:: What needs to be done ::
Which rows below contain the word "Statement"? Copy out each of those rows in full.

▬▬▬

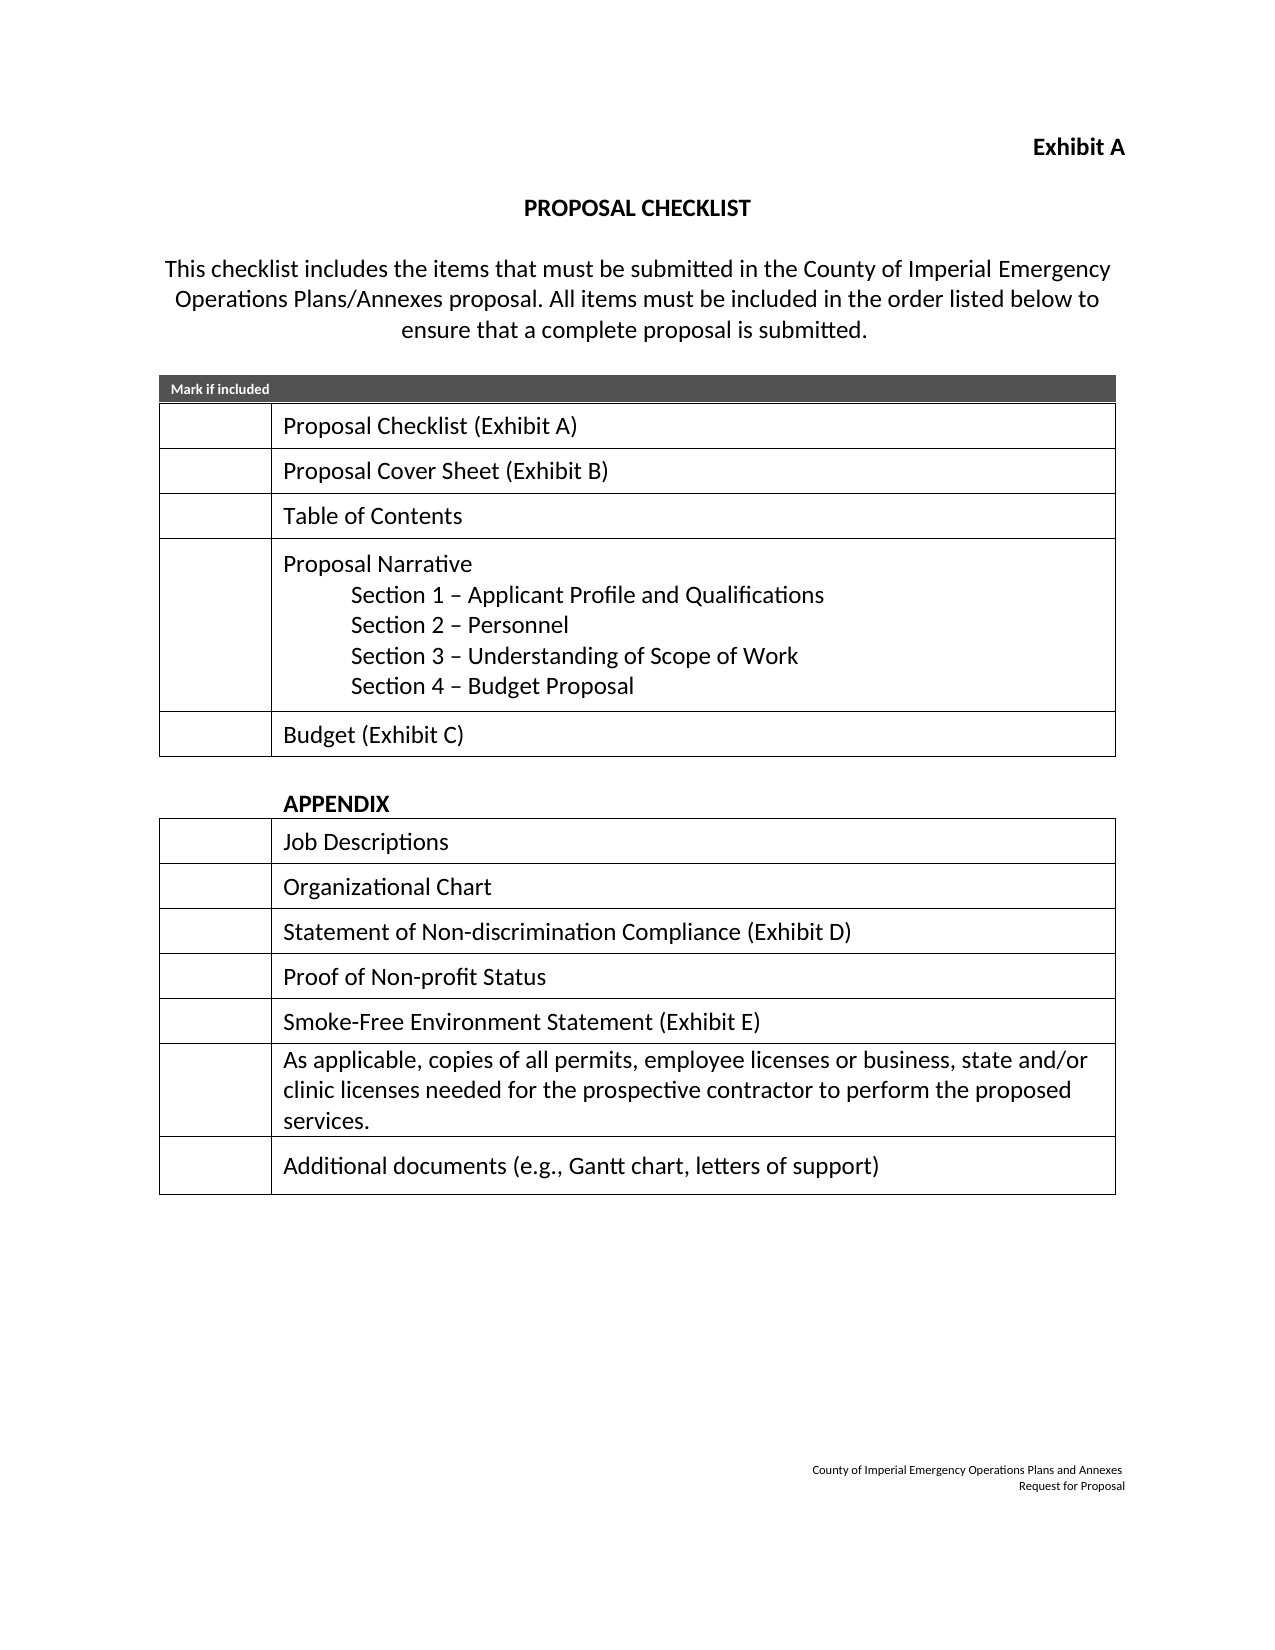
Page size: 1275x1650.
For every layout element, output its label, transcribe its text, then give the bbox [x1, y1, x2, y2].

table_cell [160, 864, 271, 908]
table_cell [160, 494, 271, 537]
table_cell [160, 1044, 271, 1136]
table_cell [160, 909, 271, 953]
table_cell Additional documents (e.g., Gantt chart, letters of support) [272, 1137, 1115, 1194]
table_cell [160, 954, 271, 998]
table_cell [160, 712, 271, 756]
table_cell Table of Contents [272, 494, 1115, 537]
table_cell Budget (Exhibit C) [272, 712, 1115, 756]
table_cell [160, 449, 271, 492]
table_cell As applicable, copies of all permits, employee licenses or business, state and/or clinic licenses needed for the prospective contractor to perform the proposed services. [272, 1044, 1115, 1136]
table_cell Statement of Non-discrimination Compliance (Exhibit D) [272, 909, 1115, 953]
table_cell [159, 757, 272, 818]
text This checklist includes the items that must be submitted in the County of Imperial Emergency Operations Plans/Annexes proposal. All items must be included in the order listed below to ensure that a complete proposal is submitted. [150, 253, 1125, 345]
table_cell Organizational Chart [272, 864, 1115, 908]
text Exhibit A [150, 131, 1125, 162]
table_cell Proof of Non-profit Status [272, 954, 1115, 998]
text PROPOSAL CHECKLIST [150, 192, 1125, 223]
table_cell Proposal Cover Sheet (Exhibit B) [272, 449, 1115, 492]
table_cell Smoke-Free Environment Statement (Exhibit E) [272, 999, 1115, 1043]
table_cell [160, 404, 271, 447]
table_cell Proposal Checklist (Exhibit A) [272, 404, 1115, 447]
table_header Mark if included [159, 375, 1116, 402]
table_cell Job Descriptions [272, 819, 1115, 863]
table_cell Proposal Narrative Section 1 – Applicant Profile and Qualifications Section 2 – Personnel Section 3 – Understanding of Scope of Work Section 4 – Budget Proposal [272, 539, 1115, 711]
table_cell [160, 1137, 271, 1194]
table_cell [160, 539, 271, 711]
table_cell [160, 819, 271, 863]
table_cell [160, 999, 271, 1043]
table_cell APPENDIX [272, 757, 1116, 818]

▬▬▬

:: Solution ::
table_cell Statement of Non-discrimination Compliance (Exhibit D) [272, 909, 1115, 953]
table_cell Smoke-Free Environment Statement (Exhibit E) [272, 999, 1115, 1043]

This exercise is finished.